Эта монолитность, однодумство — продуманная позиция, результат непростого выбора. Напомним, что Льюис перебрался в 1954 году из Оксфорда в Кембридж во многом из‑за более христианского и менее сциентистского духа, царившего там в это время[1663]. Дело здесь не только в стремлении сохранить целостность своего мировоззрения. Ярче всего описываемую позицию отражает «духовный попечитель» инклингов Чарльз Уильямс, представлявший собой, пожалуй, пример максимального отклонения в сторону «не просто науки» и превращавший в мистику все, о чем бы ни писал, — от исследования об истории Церкви или о Данте до детектива. В одном из своих романов, том самом, прочитав который Льюис захотел познакомиться с автором, Уильямс «дает выговориться» платоновскому учению об идеях: мир вещей встречается с миром идей, и героиня, многие годы формально занимавшаяся Абеляром, вдруг встречается с ним лицом к лицу — и не может выдержать этой встречи. В письме другу Льюис назвал чтение «Льва» очень важным для себя опытом: «Я увидел (в образе героини), отчетливее чем когда бы то ни было, специфический грех злоупотребления интеллектом, к которому склонны люди моей профессии»[1664]. Тут вспоминается и Толкин, не умевший ограничить свои занятия англосаксонской литературой и скандинавской мифологией рамками академической науки, и Дороти Сэйерс, позволявшая себе не только драматургическое переосмысление новейших достижений библеистики, но даже драматургические вставки во вполне ученые статьи, — надо заметить, все это нередко воспринималось коллегами крайне скептически[1665].
1663
Fides Christiana, ut puto, magis valet apud Cantabrigienses quam apud nostros; communistae rariores sunt et pestiferi philosophi quos logicales positivistos vocamus haud aeque pollent («Христианская вера, сколько могу судить, значит в Кембридже больше, чем у нас; коммунистов там меньше, а те вредоносные философы, которых мы зовем логическими позитивистами, не в такой силе», письмо к Дж. Калабриа от 5 декабря 1954 года).
1664
They Stand Together: The Letters of C. S. Lewis to Arthur Greeves (1914-1963). L.: Collins, 1979. P. 471.
1665
Трудно удержаться от слишком очевидных сопоставлений: хорошо знавший и любивший Льюиса С. Аверинцев, безусловно, очень близок к этому типу мысли и мировоззрения. Конечно, дух и стиль гуманитарных исследований в конце XX века в СССР и России отличны от Англии первой половины столетия. Однако совсем не случайны то и дело встречающиеся замечания о том, что «Поэтика ранневизантийской литературы» не только высококлассное исследование, но еще и катехизис, а исторические лекции в МГУ — катехизис чуть ли не в первую очередь («На его лекциях, особенно в МГУ, “в проходах стояли” <...> не потому что хотели послушать про Прокла или Августина что-нибудь “с живинкой”, а потому что через свой тематический материал (нисколько не эксплуатируя его инструментально, а давая ему самовыразиться) лектор оповещал о смысле жизни», — пишет Ирина Роднянская. См.: Роднянская И. Открытое письмо Константину Крылову // Русский журнал. 2004. 10 марта.

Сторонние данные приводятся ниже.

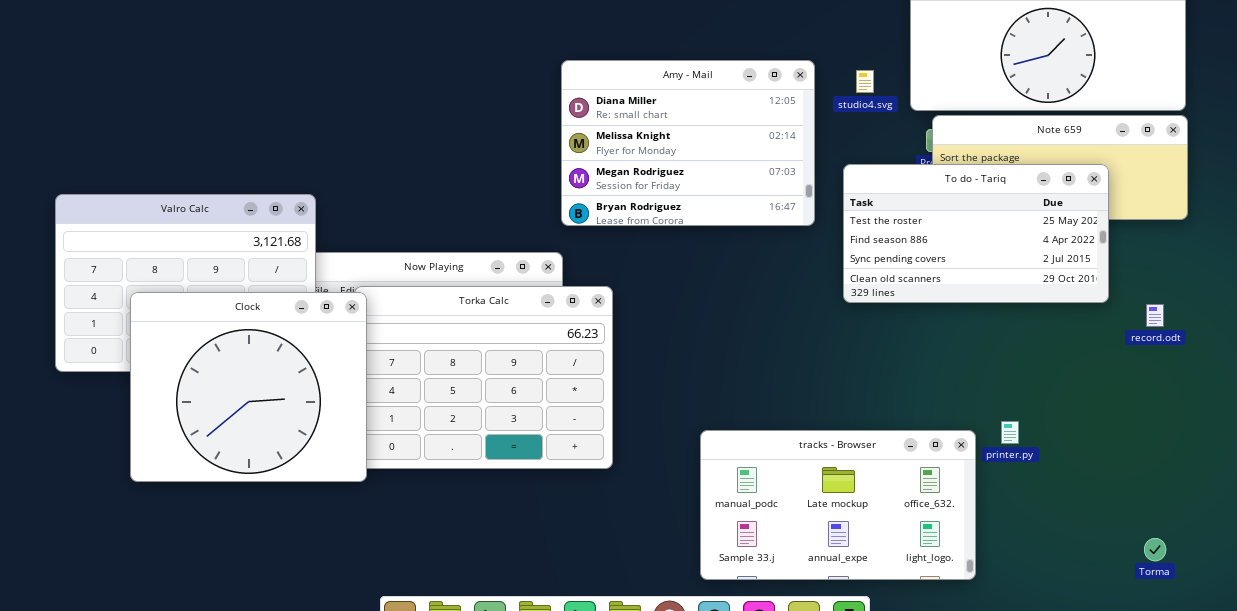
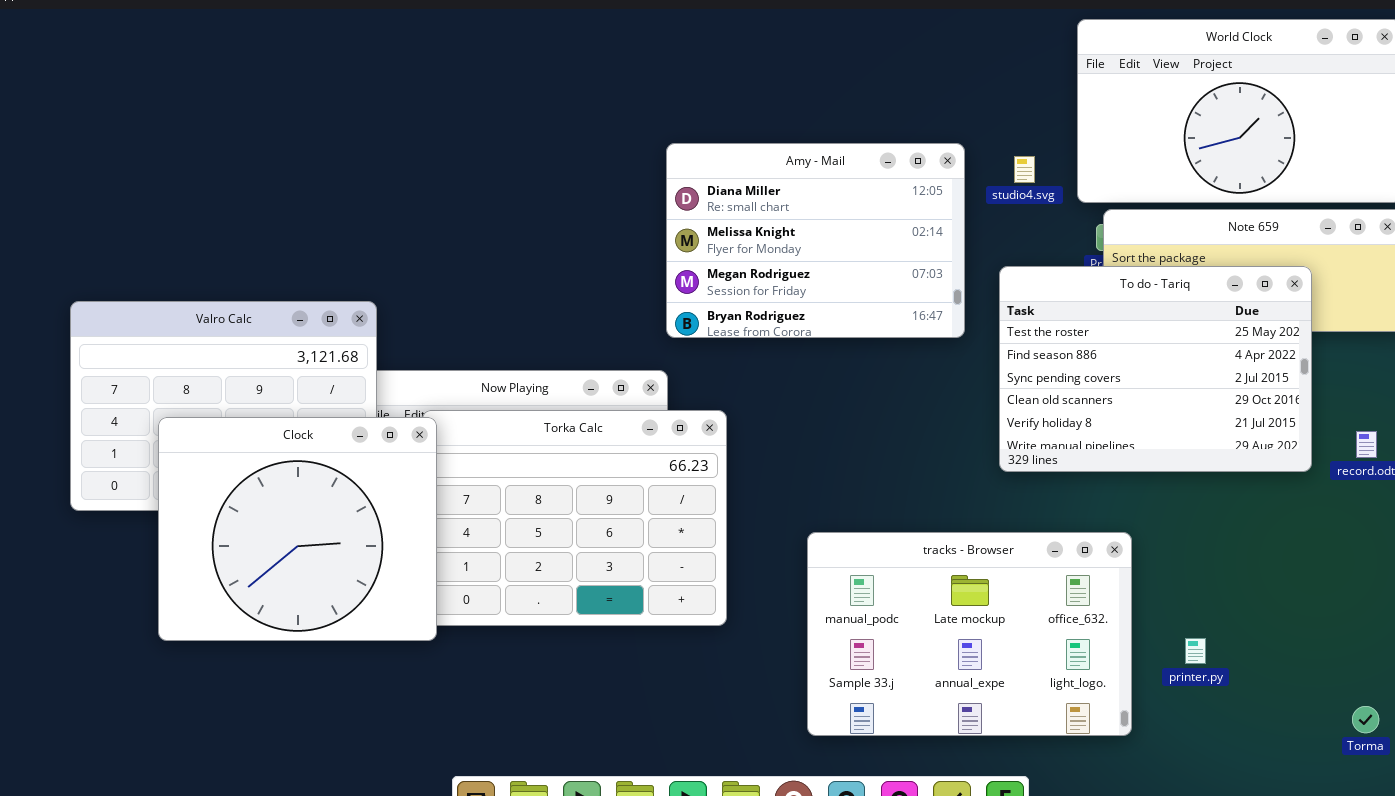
To do - Tariq: [843,164,1109,303] -> [999,266,1312,472], resized
printer.py: [1001,421,1019,444] -> [1185,638,1206,664], moved
tracks - Browser: [700,430,976,580] -> [807,532,1132,736], moved, resized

И чуть ниже о «Поэтике»: «В этой <...> книге все было крамольным — поскольку она была блистательным катехизаторским актом, устремленным к тем, кто хотел стать христианами»). Неоднозначное отношение коллег-специалистов к постоянным пересечениям принятых границ (достаточно вспомнить депутатство Аверинцева в Верховном Совете и его проповеди с церковного амвона) также во многом сходно. При этом роль, которую играл и продолжает играть Аверинцев для отечественной науки и культуры, говорит о том, что подобный универсализм, как и подобное однодумство, ничуть не потеряли своей актуальности.